QUOTED PASSAGE:

Every few months Gus has a week or so where he is out of sorts and easily upset. He has multiple emotion storms (common parent-given label: temper tantrums) a day and it's exhausting for him and for me. Each time we cycle through this he's a little older and a little more verbal. This time around he's been able to tell me as he's crying his heart out "Mooooooommmmmy! I'm having biiiiiiiiig feeeeeellllllings!"
There is a moment during each storm that I can clearly see; the moment between just experiencing those big feelings and feeling afraid of them. His eyes get bigger and he looks around wildly while taking big gulping breaths. He can feel his control slipping, knows he can't stop the crying by himself, and he frantically searches for me.
That is my moment of truth. Do I get angry and tell him to stop crying over nothing, or put him in time-out so he can calm himself down?
I sit down close to him, with open arms in case he needs to fall into them (he often does, but not always). I look him in the eyes. I stay calm and quiet and resist the very strong urge to soothe him by saying "It's ok, baby. It's ok." Clearly it's not ok, and telling him so would invalidate those big feelings he's having. I've tried out a few different things to say, blindly feeling my way towards what felt right. "You are having big feelings. I see your tears. Are those happy tears or sad tears?" or "I'm right here with you."
I didn't know how to tell him what I was feeling. I want him to know that I am his safe harbor during these emotion storms, but he's too young to grasp metaphors. Then I read this post by Leslie Freeman at Real Child Development. And this paragraph jumped out at me:
“Even when you’re angry, and you call me stupid, it doesn't change the way I feel about you. I love you no matter what – not for what you do but for who you are. My love doesn’t change and I will stay close to you. I am a safe place for you. Your anger is not too strong for me. We can get through it to the other side and feel better together.”

DATASET EXTRACT:

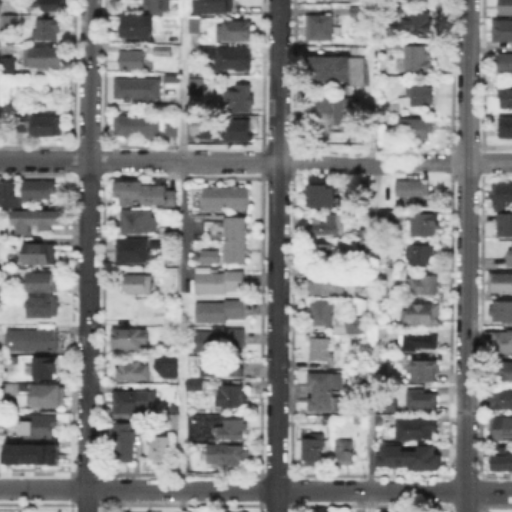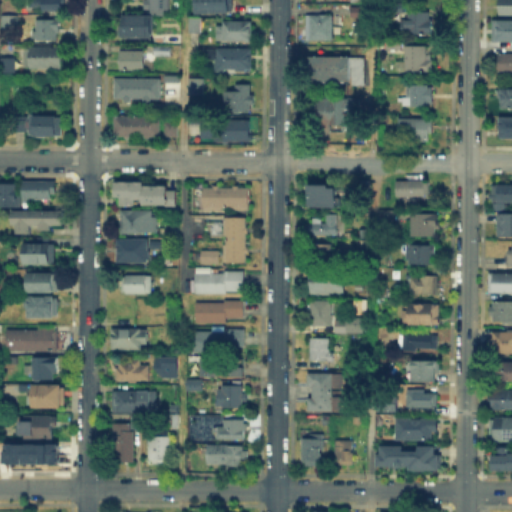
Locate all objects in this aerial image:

THE TASKS:
• A. Answer these questions from the post on Gus's emotion storms:
(i) How often does Gus go through a week or so of being out of sorts and easily upset?
(ii) What words does the writer resist saying to soothe him?
(iii) Who wrote the post the writer read, and on what site?
• B. Set down the part of the post on Gus's emotion storms starting at "Every few months" and ending at "calm himself down?".
The data above have no connection to the post on Gus's emotion storms.

ANSWERS BY TASK:
• A.
(i) Every few months.
(ii) "It's ok, baby. It's ok."
(iii) Leslie Freeman, at Real Child Development.

• B.
Every few months Gus has a week or so where he is out of sorts and easily upset. He has multiple emotion storms (common parent-given label: temper tantrums) a day and it's exhausting for him and for me. Each time we cycle through this he's a little older and a little more verbal. This time around he's been able to tell me as he's crying his heart out "Mooooooommmmmy! I'm having biiiiiiiiig feeeeeellllllings!"
There is a moment during each storm that I can clearly see; the moment between just experiencing those big feelings and feeling afraid of them. His eyes get bigger and he looks around wildly while taking big gulping breaths. He can feel his control slipping, knows he can't stop the crying by himself, and he frantically searches for me.
That is my moment of truth. Do I get angry and tell him to stop crying over nothing, or put him in time-out so he can calm himself down?